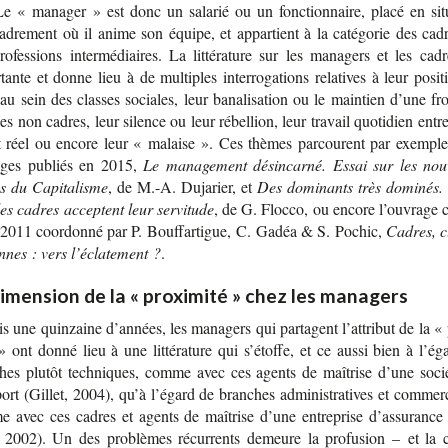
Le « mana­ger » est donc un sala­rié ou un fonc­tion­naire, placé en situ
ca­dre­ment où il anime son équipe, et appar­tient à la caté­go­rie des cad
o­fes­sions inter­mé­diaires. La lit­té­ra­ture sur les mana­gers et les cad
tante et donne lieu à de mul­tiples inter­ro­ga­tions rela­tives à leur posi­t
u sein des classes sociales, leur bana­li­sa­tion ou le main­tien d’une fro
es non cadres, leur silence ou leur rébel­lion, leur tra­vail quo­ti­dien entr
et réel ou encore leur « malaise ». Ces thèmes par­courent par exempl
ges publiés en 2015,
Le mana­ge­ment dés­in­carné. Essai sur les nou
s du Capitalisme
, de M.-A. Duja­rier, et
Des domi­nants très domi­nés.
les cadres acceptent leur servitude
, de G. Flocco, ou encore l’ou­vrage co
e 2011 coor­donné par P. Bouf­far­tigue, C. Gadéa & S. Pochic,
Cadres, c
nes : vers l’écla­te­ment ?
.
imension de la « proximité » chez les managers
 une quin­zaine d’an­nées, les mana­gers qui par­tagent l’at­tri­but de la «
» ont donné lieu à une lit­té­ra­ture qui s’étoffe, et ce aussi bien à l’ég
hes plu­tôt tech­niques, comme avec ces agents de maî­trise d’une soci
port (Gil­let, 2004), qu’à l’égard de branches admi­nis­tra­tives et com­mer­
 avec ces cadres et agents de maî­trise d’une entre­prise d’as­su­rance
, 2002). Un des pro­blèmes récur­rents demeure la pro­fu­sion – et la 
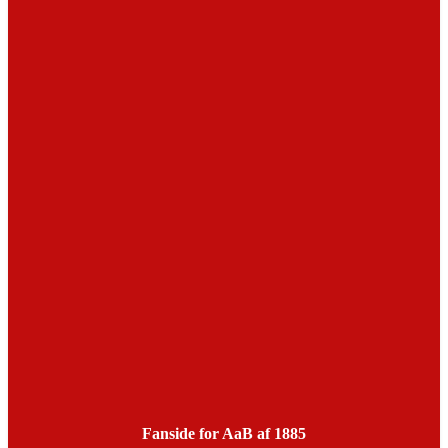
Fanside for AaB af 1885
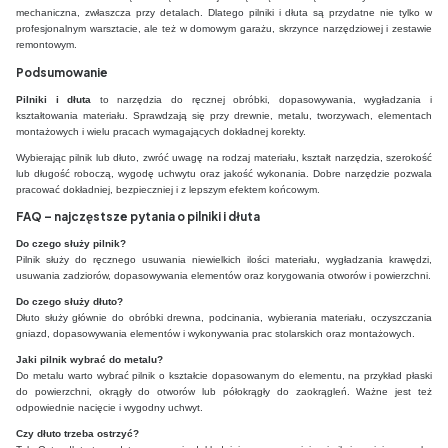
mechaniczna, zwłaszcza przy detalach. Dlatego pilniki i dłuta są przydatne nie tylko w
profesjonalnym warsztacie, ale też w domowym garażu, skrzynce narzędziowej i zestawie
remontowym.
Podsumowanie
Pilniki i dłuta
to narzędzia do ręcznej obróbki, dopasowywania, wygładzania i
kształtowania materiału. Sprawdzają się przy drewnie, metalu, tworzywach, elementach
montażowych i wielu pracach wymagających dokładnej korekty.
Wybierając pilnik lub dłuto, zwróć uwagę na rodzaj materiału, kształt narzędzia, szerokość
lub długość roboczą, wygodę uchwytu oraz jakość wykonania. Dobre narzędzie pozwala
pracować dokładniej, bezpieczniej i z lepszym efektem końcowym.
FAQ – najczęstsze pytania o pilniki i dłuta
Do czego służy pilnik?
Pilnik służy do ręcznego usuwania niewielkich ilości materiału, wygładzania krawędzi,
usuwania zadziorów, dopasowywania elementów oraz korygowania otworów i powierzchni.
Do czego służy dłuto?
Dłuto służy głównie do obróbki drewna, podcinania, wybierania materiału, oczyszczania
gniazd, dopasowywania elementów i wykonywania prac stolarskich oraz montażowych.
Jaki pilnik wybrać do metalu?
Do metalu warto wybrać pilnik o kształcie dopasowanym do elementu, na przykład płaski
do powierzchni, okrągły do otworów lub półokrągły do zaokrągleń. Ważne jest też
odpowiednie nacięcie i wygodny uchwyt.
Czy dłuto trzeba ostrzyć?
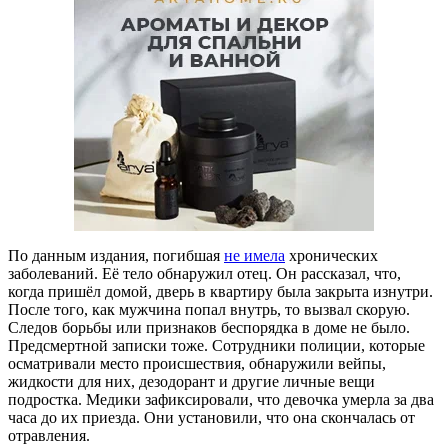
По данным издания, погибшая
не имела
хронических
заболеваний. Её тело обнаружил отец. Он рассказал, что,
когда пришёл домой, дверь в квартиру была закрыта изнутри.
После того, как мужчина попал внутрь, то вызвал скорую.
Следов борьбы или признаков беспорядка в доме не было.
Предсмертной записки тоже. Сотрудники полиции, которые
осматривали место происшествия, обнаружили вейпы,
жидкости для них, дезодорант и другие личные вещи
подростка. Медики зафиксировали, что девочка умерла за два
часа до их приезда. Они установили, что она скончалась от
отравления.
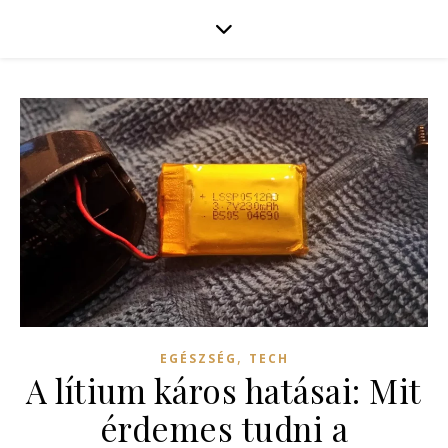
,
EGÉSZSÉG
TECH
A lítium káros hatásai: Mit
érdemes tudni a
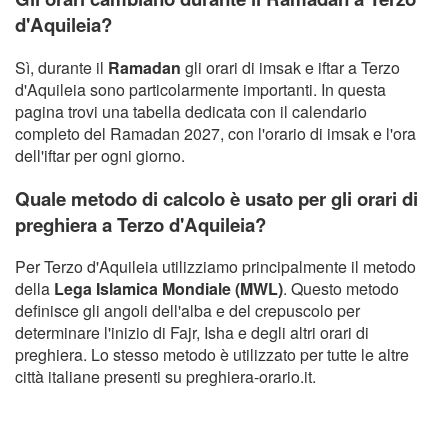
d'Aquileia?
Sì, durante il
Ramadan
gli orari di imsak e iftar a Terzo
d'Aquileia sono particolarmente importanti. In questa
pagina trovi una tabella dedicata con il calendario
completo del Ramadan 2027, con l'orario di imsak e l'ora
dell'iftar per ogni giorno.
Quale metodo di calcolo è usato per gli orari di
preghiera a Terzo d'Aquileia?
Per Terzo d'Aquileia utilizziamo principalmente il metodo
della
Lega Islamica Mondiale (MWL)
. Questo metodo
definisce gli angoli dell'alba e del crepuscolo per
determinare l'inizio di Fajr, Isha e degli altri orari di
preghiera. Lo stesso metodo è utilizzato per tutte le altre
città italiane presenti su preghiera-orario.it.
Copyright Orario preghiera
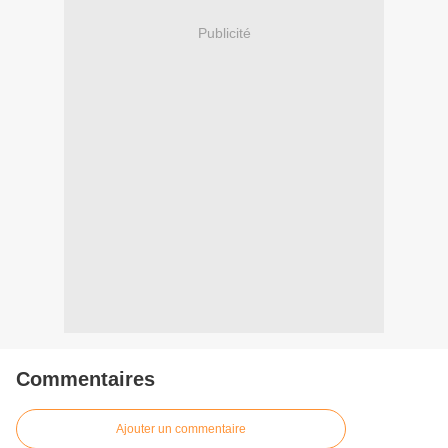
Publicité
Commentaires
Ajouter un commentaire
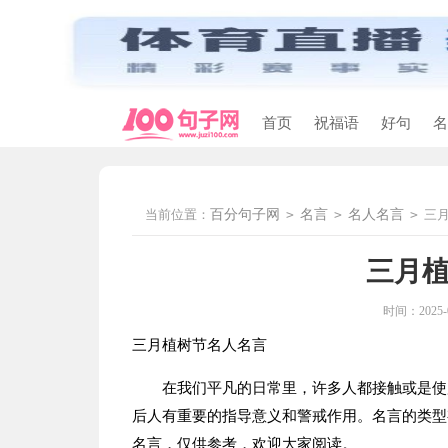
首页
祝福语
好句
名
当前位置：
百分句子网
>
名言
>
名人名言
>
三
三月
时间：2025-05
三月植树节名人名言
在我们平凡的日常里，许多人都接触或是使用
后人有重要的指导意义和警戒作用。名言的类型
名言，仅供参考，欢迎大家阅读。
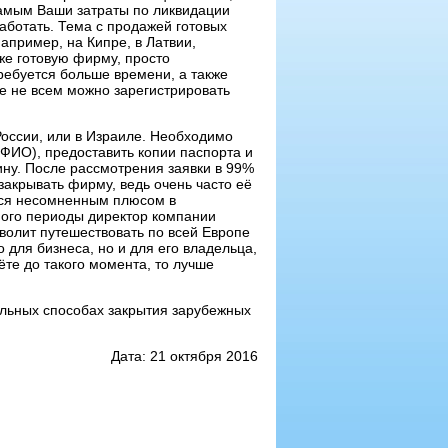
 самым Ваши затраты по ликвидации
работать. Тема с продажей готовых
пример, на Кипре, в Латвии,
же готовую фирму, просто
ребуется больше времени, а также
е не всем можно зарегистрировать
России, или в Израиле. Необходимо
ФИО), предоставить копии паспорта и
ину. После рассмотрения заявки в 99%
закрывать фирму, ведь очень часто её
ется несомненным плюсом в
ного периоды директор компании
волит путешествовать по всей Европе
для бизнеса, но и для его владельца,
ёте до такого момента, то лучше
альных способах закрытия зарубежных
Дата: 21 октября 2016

■ **Task requirements**
Update the text of the listing by replacing "Podsumowanie" with "Streszczenie" and keeping everything else the same. Leave out the pictures.

■ **Completed task**
Le « mana­ger » est donc un sala­rié ou un fonc­tion­naire, placé en situ
ca­dre­ment où il anime son équipe, et appar­tient à la caté­go­rie des cad
o­fes­sions inter­mé­diaires. La lit­té­ra­ture sur les mana­gers et les cad
tante et donne lieu à de mul­tiples inter­ro­ga­tions rela­tives à leur posi­t
u sein des classes sociales, leur bana­li­sa­tion ou le main­tien d’une fro
es non cadres, leur silence ou leur rébel­lion, leur tra­vail quo­ti­dien entr
et réel ou encore leur « malaise ». Ces thèmes par­courent par exempl
ges publiés en 2015,
Le mana­ge­ment dés­in­carné. Essai sur les nou
s du Capitalisme
, de M.-A. Duja­rier, et
Des domi­nants très domi­nés.
les cadres acceptent leur servitude
, de G. Flocco, ou encore l’ou­vrage co
e 2011 coor­donné par P. Bouf­far­tigue, C. Gadéa & S. Pochic,
Cadres, c
nes : vers l’écla­te­ment ?
.
imension de la « proximité » chez les managers
 une quin­zaine d’an­nées, les mana­gers qui par­tagent l’at­tri­but de la «
» ont donné lieu à une lit­té­ra­ture qui s’étoffe, et ce aussi bien à l’ég
hes plu­tôt tech­niques, comme avec ces agents de maî­trise d’une soci
port (Gil­let, 2004), qu’à l’égard de branches admi­nis­tra­tives et com­mer­
 avec ces cadres et agents de maî­trise d’une entre­prise d’as­su­rance
, 2002). Un des pro­blèmes récur­rents demeure la pro­fu­sion – et la 
Fanside for AaB af 1885
mechaniczna, zwłaszcza przy detalach. Dlatego pilniki i dłuta są przydatne nie tylko w
profesjonalnym warsztacie, ale też w domowym garażu, skrzynce narzędziowej i zestawie
remontowym.
Streszczenie
Pilniki i dłuta
to narzędzia do ręcznej obróbki, dopasowywania, wygładzania i
kształtowania materiału. Sprawdzają się przy drewnie, metalu, tworzywach, elementach
montażowych i wielu pracach wymagających dokładnej korekty.
Wybierając pilnik lub dłuto, zwróć uwagę na rodzaj materiału, kształt narzędzia, szerokość
lub długość roboczą, wygodę uchwytu oraz jakość wykonania. Dobre narzędzie pozwala
pracować dokładniej, bezpieczniej i z lepszym efektem końcowym.
FAQ – najczęstsze pytania o pilniki i dłuta
Do czego służy pilnik?
Pilnik służy do ręcznego usuwania niewielkich ilości materiału, wygładzania krawędzi,
usuwania zadziorów, dopasowywania elementów oraz korygowania otworów i powierzchni.
Do czego służy dłuto?
Dłuto służy głównie do obróbki drewna, podcinania, wybierania materiału, oczyszczania
gniazd, dopasowywania elementów i wykonywania prac stolarskich oraz montażowych.
Jaki pilnik wybrać do metalu?
Do metalu warto wybrać pilnik o kształcie dopasowanym do elementu, na przykład płaski
do powierzchni, okrągły do otworów lub półokrągły do zaokrągleń. Ważne jest też
odpowiednie nacięcie i wygodny uchwyt.
Czy dłuto trzeba ostrzyć?
По данным издания, погибшая
не имела
хронических
заболеваний. Её тело обнаружил отец. Он рассказал, что,
когда пришёл домой, дверь в квартиру была закрыта изнутри.
После того, как мужчина попал внутрь, то вызвал скорую.
Следов борьбы или признаков беспорядка в доме не было.
Предсмертной записки тоже. Сотрудники полиции, которые
осматривали место происшествия, обнаружили вейпы,
жидкости для них, дезодорант и другие личные вещи
подростка. Медики зафиксировали, что девочка умерла за два
часа до их приезда. Они установили, что она скончалась от
отравления.
,
EGÉSZSÉG
TECH
A lítium káros hatásai: Mit
érdemes tudni a
d'Aquileia?
Sì, durante il
Ramadan
gli orari di imsak e iftar a Terzo
d'Aquileia sono particolarmente importanti. In questa
pagina trovi una tabella dedicata con il calendario
completo del Ramadan 2027, con l'orario di imsak e l'ora
dell'iftar per ogni giorno.
Quale metodo di calcolo è usato per gli orari di
preghiera a Terzo d'Aquileia?
Per Terzo d'Aquileia utilizziamo principalmente il metodo
della
Lega Islamica Mondiale (MWL)
. Questo metodo
definisce gli angoli dell'alba e del crepuscolo per
determinare l'inizio di Fajr, Isha e degli altri orari di
preghiera. Lo stesso metodo è utilizzato per tutte le altre
città italiane presenti su preghiera-orario.it.
Copyright Orario preghiera
Publicité
Commentaires
Ajouter un commentaire
首页
祝福语
好句
名
当前位置：
百分句子网
>
名言
>
名人名言
>
三
三月
时间：2025-05
三月植树节名人名言
在我们平凡的日常里，许多人都接触或是使用
后人有重要的指导意义和警戒作用。名言的类型
名言，仅供参考，欢迎大家阅读。
 самым Ваши затраты по ликвидации
работать. Тема с продажей готовых
пример, на Кипре, в Латвии,
же готовую фирму, просто
ребуется больше времени, а также
е не всем можно зарегистрировать
России, или в Израиле. Необходимо
ФИО), предоставить копии паспорта и
ину. После рассмотрения заявки в 99%
закрывать фирму, ведь очень часто её
ется несомненным плюсом в
ного периоды директор компании
волит путешествовать по всей Европе
для бизнеса, но и для его владельца,
ёте до такого момента, то лучше
альных способах закрытия зарубежных
Дата: 21 октября 2016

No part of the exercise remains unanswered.